++++ RECORDED INFORMATION ++++

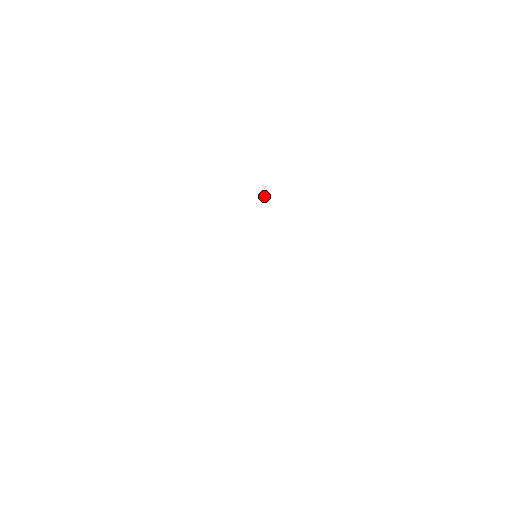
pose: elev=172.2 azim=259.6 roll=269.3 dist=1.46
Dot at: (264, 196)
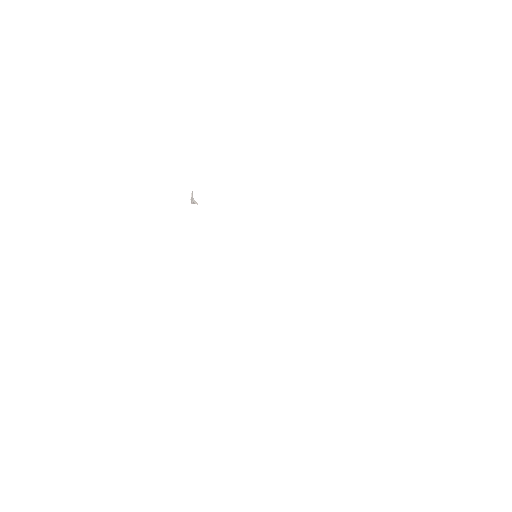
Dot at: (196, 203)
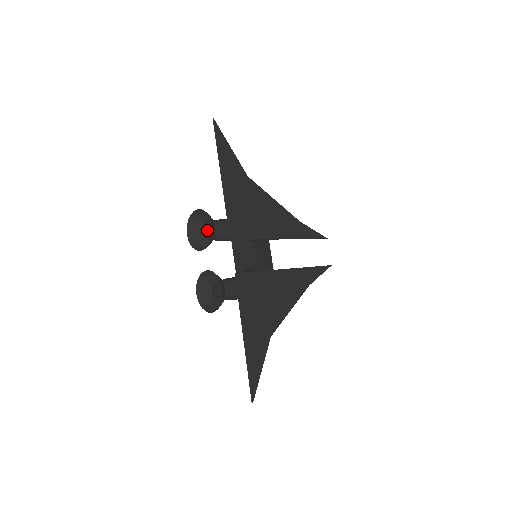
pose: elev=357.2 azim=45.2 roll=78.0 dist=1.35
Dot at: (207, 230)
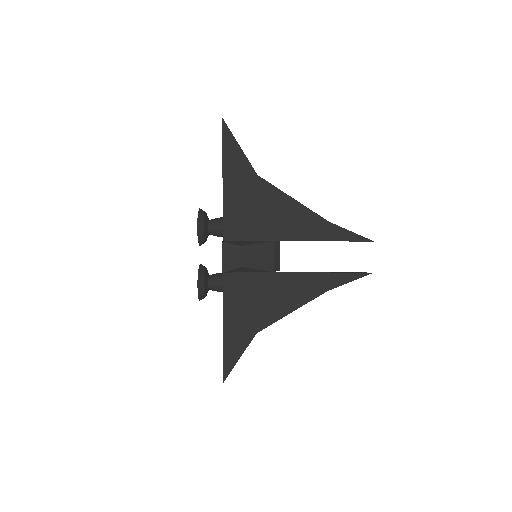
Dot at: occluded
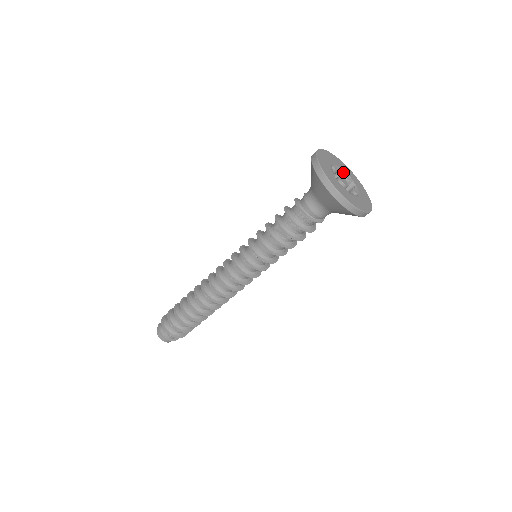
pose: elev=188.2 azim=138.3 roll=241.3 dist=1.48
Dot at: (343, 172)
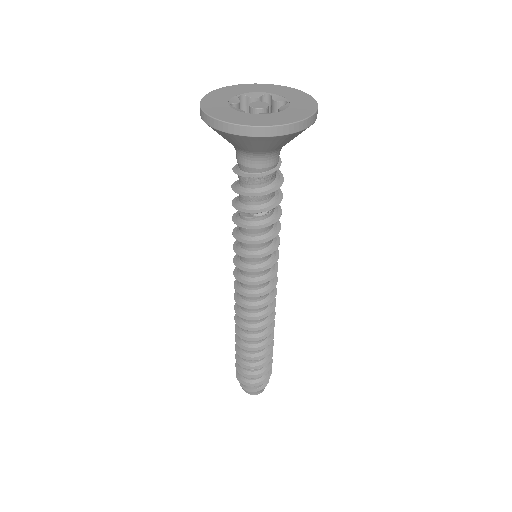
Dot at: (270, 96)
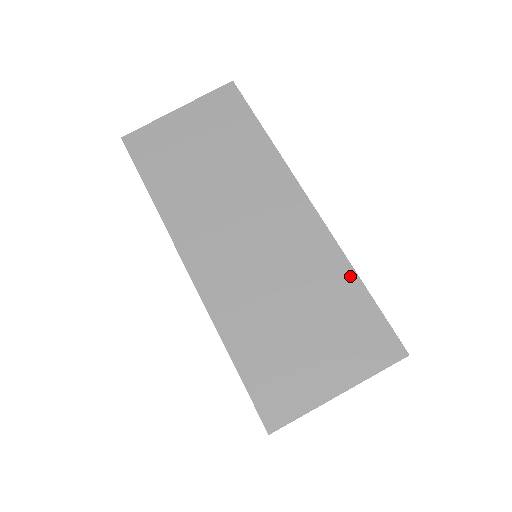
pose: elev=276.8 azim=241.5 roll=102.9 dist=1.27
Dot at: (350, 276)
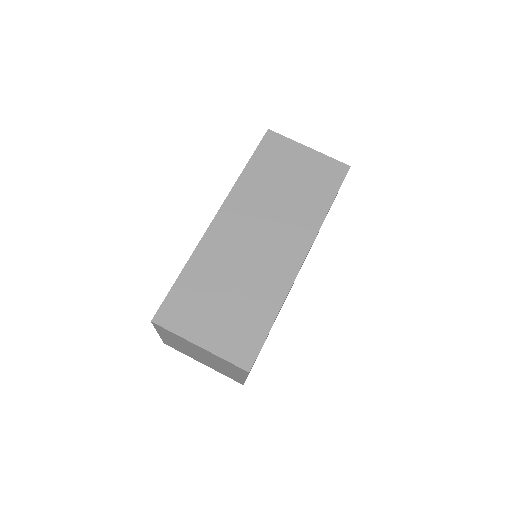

++++

### EXERCISE DESCRIPTION
Reproduce each of the lines in the records above verbatim, omitting the pictures from your answer.

### PROBLEM SOLUTION
pose: elev=172.2 azim=259.6 roll=269.3 dist=1.46
Dot at: (264, 196)
Dot at: (196, 203)
pose: elev=357.2 azim=45.2 roll=78.0 dist=1.35
Dot at: (207, 230)
Dot at: occluded
pose: elev=188.2 azim=138.3 roll=241.3 dist=1.48
Dot at: (343, 172)
Dot at: (270, 96)
pose: elev=276.8 azim=241.5 roll=102.9 dist=1.27
Dot at: (350, 276)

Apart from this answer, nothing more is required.